Жак попробовал оспаривать её, говоря, что он предлагал ей свою жизнь, свою кровь и даст убить себя ради неё, что это было верно и просто, что не стоило труда говорить об этом. Но если в этом был героизм, то почему же эта пошлая преданность не допускает волокитства или любви? Разве не слава для французских офицеров, что они умеют одновременно вести дела Марса и Венеры? Не умеет ли самый мелкий солдат обожать свою милую и в то же время дать себя убить ради своего знамени? Таким образом, предлог был плох и нисколько не привёл Жака в уныние.

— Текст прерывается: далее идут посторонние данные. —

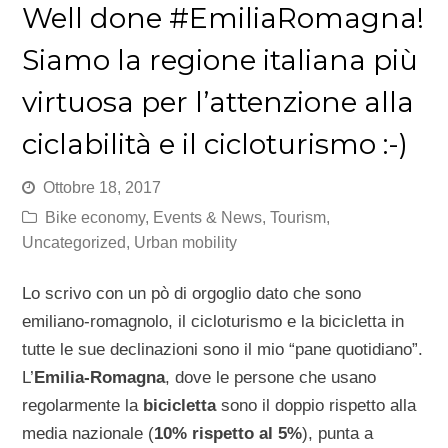
Well done #EmiliaRomagna!
Siamo la regione italiana più
virtuosa per l’attenzione alla
ciclabilità e il cicloturismo :-)
Ottobre 18, 2017
Bike economy
,
Events & News
,
Tourism
,
Uncategorized
,
Urban mobility
Lo scrivo con un pò di orgoglio dato che sono
emiliano-romagnolo, il cicloturismo e la bicicletta in
tutte le sue declinazioni sono il mio “pane quotidiano”.
L’
Emilia-Romagna
, dove le persone che usano
regolarmente la
bicicletta
sono il doppio rispetto alla
media nazionale (
10% rispetto al 5%
), punta a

— Позвольте, — сказала, полуулыбаясь, Мари́, хорошенькая, свежая, розовая и обольстительная в своём охотничьем наряде, — позвольте, вы смешиваете точки зрения. Дело не идёт, по крайней мере, в данный момент о том, чтобы вы дали себя убить, что было бы, конечно, ясно, просто и коротко. Военная доблесть не терпит таких усложнений, пусть она загромождает голову и сердце, однако её путь определён. Можно сражаться и любить, но вы будете иметь ложное мнение о нашем положении, если сравните его с положением армейского корпуса на поле сражения, лицом к лицу с неприятелем. Если бы мы видели этого неприятеля! Но где он? Где он прячется? Какой тайной пружиной двигает он? Какое переодевание изобретёт он? Каких агентов двинет оц в поход против нас? Он всемогущий, у него есть всевозможные средства, люди, он — у себя, а мы подвигаемся вперёд, окружённые тайной, в беспрестанном и мрачном подозрении различных препятствий и неизвестности. Подумайте об этом: наша жизнь — сомнение, которое никогда не разоруживается и которое неутомимо следит за всем и остерегается всего и всех: нищего, проходящего мимо, и слуги, держащего под уздцы нашу лошадь. Вот что единственно важно в этот момент; не забывайте об этом ни на минуту и следите за всем; этого достаточно, чтобы вас занять в настоящее время, а я об этом не хочу даже думать: так эта мысль меня ужасает.